I fear that Youtube is a genie you shan't put back in the bottle...
This one’s a trip
Sneakers - Nonsequitur of Silence
Collector’s Choice CD
A section from the Allmusic review:
To put it mildly, this is a big deal, the first real comp of one of the legendary forgotten bands, and Nonsequitur of Silence does more than satisfy the cult who long waited for this reissue: it will convert non-believers, too. This almost feels as long ago, if not more so, than the Beatles and British Invasion that fueled the Sneakers; the group’s homemade replicas of ringing ‘60s guitar pop hinted toward punk, new wave, jangle pop, and ultimately indie rock, but lacked all of the stylized self-absorption that followed as well. Like Big Star before them, the Sneakers were pop obsessives recording in a blissful vacuum, obsessed with the past but not living with it, so their recordings have a twitchy vitality that remains bracing and fresh years later. The music on Nonsequitur of Silence may belong to a cult, but it’s an important one, acting as the bridge between Big Star and R.E.M., pointing the way to such latter-day popsters as Guided by Voices and the Elephant 6 collective, too.

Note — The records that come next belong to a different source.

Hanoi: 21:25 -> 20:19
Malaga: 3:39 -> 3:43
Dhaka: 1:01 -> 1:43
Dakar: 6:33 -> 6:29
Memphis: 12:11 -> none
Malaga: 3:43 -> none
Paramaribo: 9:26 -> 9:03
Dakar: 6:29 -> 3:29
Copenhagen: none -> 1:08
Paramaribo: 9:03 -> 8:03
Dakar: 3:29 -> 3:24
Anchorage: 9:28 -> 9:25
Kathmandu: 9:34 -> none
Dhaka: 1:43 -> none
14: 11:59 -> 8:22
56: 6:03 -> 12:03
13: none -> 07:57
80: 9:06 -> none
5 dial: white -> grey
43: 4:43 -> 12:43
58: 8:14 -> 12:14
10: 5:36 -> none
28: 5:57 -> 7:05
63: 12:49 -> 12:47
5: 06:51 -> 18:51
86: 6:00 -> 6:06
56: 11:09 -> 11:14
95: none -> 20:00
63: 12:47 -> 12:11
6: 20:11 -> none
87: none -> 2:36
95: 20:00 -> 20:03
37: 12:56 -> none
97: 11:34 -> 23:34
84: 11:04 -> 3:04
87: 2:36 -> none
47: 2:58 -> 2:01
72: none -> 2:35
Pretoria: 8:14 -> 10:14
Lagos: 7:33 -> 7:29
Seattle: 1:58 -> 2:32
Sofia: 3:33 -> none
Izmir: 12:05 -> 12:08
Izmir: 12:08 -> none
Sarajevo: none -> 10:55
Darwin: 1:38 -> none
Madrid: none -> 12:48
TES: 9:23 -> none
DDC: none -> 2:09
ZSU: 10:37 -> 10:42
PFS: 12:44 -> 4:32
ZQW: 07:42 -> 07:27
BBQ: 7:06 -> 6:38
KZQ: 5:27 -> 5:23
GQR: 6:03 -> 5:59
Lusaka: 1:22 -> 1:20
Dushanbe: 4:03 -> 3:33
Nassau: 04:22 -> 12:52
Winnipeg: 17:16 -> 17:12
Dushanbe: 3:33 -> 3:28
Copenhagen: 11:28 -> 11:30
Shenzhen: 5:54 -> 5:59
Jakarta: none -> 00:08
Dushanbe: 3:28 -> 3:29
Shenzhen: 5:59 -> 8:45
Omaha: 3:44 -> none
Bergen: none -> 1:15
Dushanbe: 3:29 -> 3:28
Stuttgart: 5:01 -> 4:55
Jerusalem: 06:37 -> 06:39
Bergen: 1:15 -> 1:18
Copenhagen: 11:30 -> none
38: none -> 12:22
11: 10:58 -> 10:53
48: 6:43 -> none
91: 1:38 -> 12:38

Nevertheless, the best way to think of the Sneakers is not in terms of history, but rather, as a band that produced some brilliant power pop during their brief period together, pure pop that remains purely pleasurable all these years later and has never been better heard than it is here.
Nonsequitur of Silence - Sneakers | Songs, Reviews, Credits | AllMusic
After pretty much a 100% Friday that completely destroyed the
odds of a bad Friday 13, I decided to go with some americana
from several time periods, blues too. In a little anticipation of
Ken Burn's Country Music documentary Sunday night (not Sat'd
as I previously mentioned), I had to go with it. The Cowboy Junkies
do Vic Chestnut in a soaring, atmospheric, despairing classic of
songs, the FBB always sounds great, and Farther Along
( a compilation of the first two lps) is one of the better-sounding
of the cd releases, Muddy Waters and Johnny Winter kicked off
the morning with a rousing Mannish Boy, which did more wake-up
damage than the beverage--a great live lp of blues. Java up...
Clapton is the most fantastic of the moderately boring rockers. Put another way, you can be medium boring and very successful so long as you are also fantastic.
This is the one I have now. Yet another original CD that was in my collection chucked for a remaster. I've never done a comparison, so I don't know the issues. But if people are complaining because it doesn't sound like the vinyl, I give that opinion no quarter. I think I had the vinyl at one point! I know I did because I was hard into Moving Pictures and this one before I ever bought a CD.
Anyway, I just put Signals on, my '97 CD rip, and I'm ashamed at how much I'm enjoying it. I really wish I thought this was terrible and unlistenable.
We shall say that he's an exciting rocker that's dull as dirt, or the most excruciatingly boring music with never a dull moment...
He put a reggae beat under "Tears In Heaven" the other night, but didn't really play it as a reggae number. Obviously "Row Jimmy" inspired. What more could one reasonably ask? Clapton is the Jerry-ist of performers bearing no musical resemblance to Jerry.
What I find confusing is that he obviously feels the need to play "Tears In Heaven," but not "Deserted Cities Of The Heart."